1 points | by VAC-AGI 1 hour ago

3 comments

VAC-AGI 32 minutes ago
This is a crucial clarification about the architecture.
The MCA algorithm does not perform the majority of document retrieval; it is merely a mechanism that complements FAISS and BM25 for greater coverage. My system uses a truly hybrid retriever:
FAISS (with BGE-large-en-v1.5, 1024D) handles the primary retrieval load, pulling 60%+ documents.
MCA acts as a specialized gate. The logic is: if two retrievers miss the ground truth (GT), the third one catches it. They complement each other—what FAISS misses, MCA finds.
Pipeline Magic: Despite this aggressive union coverage (which often exceeds 85% documents), the reranker plays an equally critical role. The ground truth (GT) doesn't always reach the top 15, and the final LLM doesn't always grasp the context even when it's present. All the magic is in the deterministic pipeline orchestration.

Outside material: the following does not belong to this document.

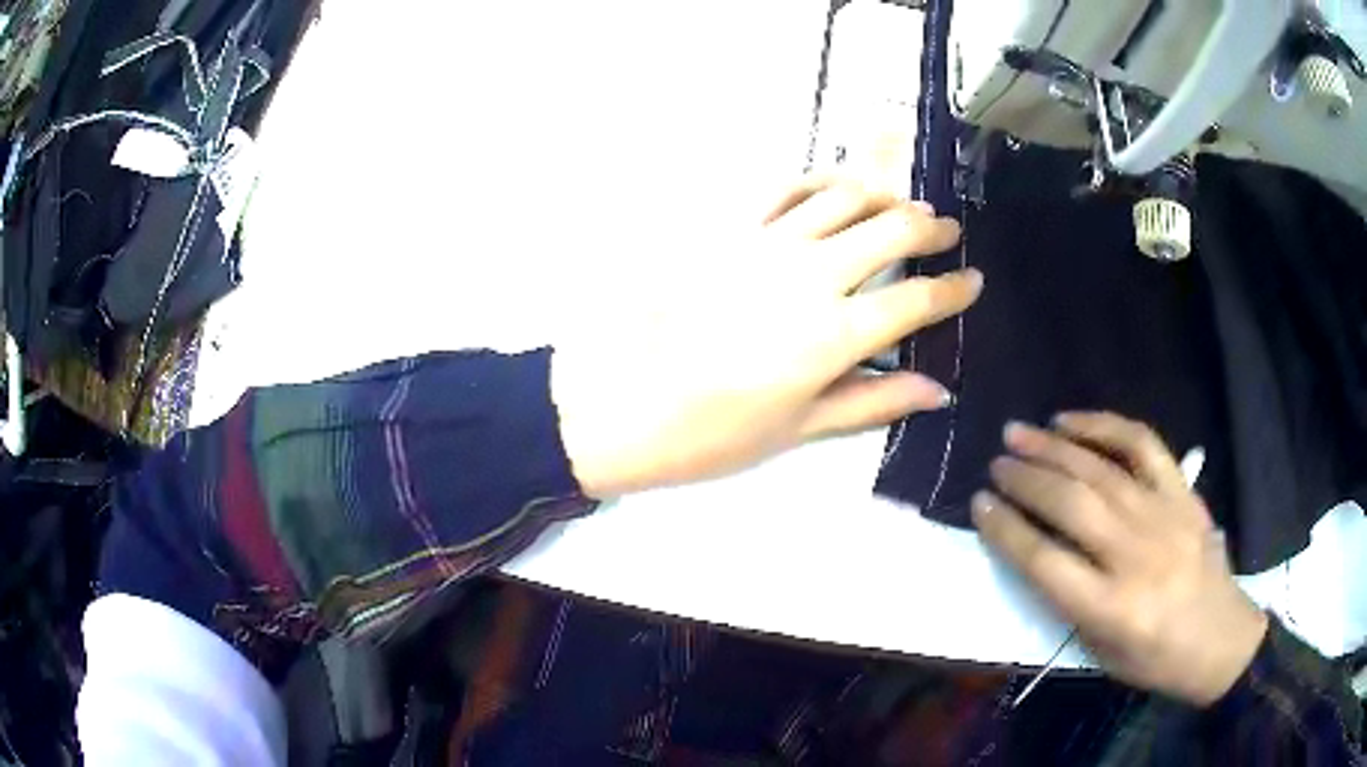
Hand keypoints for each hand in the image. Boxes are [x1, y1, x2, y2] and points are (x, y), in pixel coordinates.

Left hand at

LLM Agnosticism: The LLM (gpt-4o-mini) is only involved in the final answer generation, which makes my system highly robust and LLM-agnostic. You can switch to a weaker or stronger generative model; the overall accuracy will not change by more than ±10.
VAC-AGI 43 minutes ago
Hello everyone, thank you for the intense feedback over the last hour.

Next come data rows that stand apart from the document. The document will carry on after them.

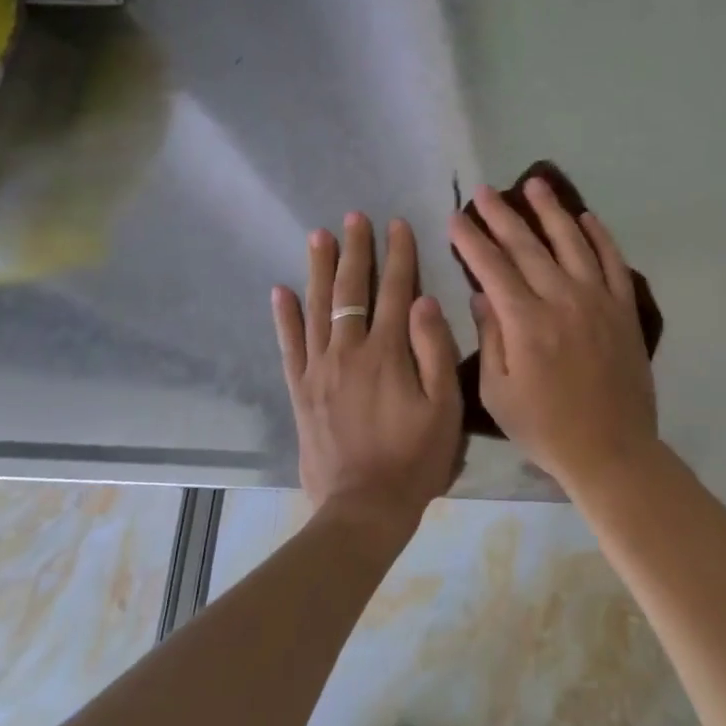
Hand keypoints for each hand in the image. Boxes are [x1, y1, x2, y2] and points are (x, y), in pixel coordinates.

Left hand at [273, 213, 463, 535]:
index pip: (395, 291)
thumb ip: (435, 351)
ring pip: (316, 309)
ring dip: (319, 270)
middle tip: (353, 218)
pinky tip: (281, 291)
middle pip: (351, 291)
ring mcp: (319, 371)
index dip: (398, 255)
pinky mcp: (301, 392)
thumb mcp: (445, 408)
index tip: (397, 224)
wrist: (363, 508)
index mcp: (388, 354)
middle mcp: (349, 352)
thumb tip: (424, 300)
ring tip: (318, 237)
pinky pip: (290, 346)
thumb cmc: (415, 459)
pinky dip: (285, 317)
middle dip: (355, 251)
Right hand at [447, 179, 657, 486]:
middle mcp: (563, 299)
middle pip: (528, 246)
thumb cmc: (545, 428)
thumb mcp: (498, 393)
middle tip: (484, 191)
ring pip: (572, 242)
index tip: (456, 217)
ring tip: (535, 183)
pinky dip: (599, 236)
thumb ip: (490, 337)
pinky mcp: (624, 309)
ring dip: (551, 211)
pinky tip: (586, 217)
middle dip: (502, 215)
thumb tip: (482, 294)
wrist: (610, 449)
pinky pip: (612, 262)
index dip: (472, 240)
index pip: (493, 267)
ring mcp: (599, 300)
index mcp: (526, 322)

I see two main concerns emerging, and I want to be completely transparent:
1.so Files and IP Protection The core MCA algorithm is compiled to protect the IP while I seek $100k Pre-Seed funding. This is the "lottery ticket" I need to cash to scale. I did not retrain any model. The system's SOTA performance comes entirely from the proprietary MCA-first Gate logic. Reproducibility is guaranteed: you can run the exact binary that produced the 80.1% SOTA results and verify all logs.
2. Overfit vs. Architectural Logic All LLM and embedding components are off-the-shelf. The success is purely due to the VAC architecture. MCA is a general solution designed to combat semantic drift in multi-hop, conversational memory. If I was overfitting by tuning boundaries, I would have 95%+ accuracy, not 80.1%. The 16% failures are real limitations.
Call to Action: Next Benchmarks I need your recommendations: I am looking for the toughest long-term conversation benchmarks you know. What else should I test the VAC Memory system on to truly prove its generalizability?
GitHub: https://github.com/vac-architector/VAC-Memory-System
I appreciate the honesty of the HN community and your help in validating my work.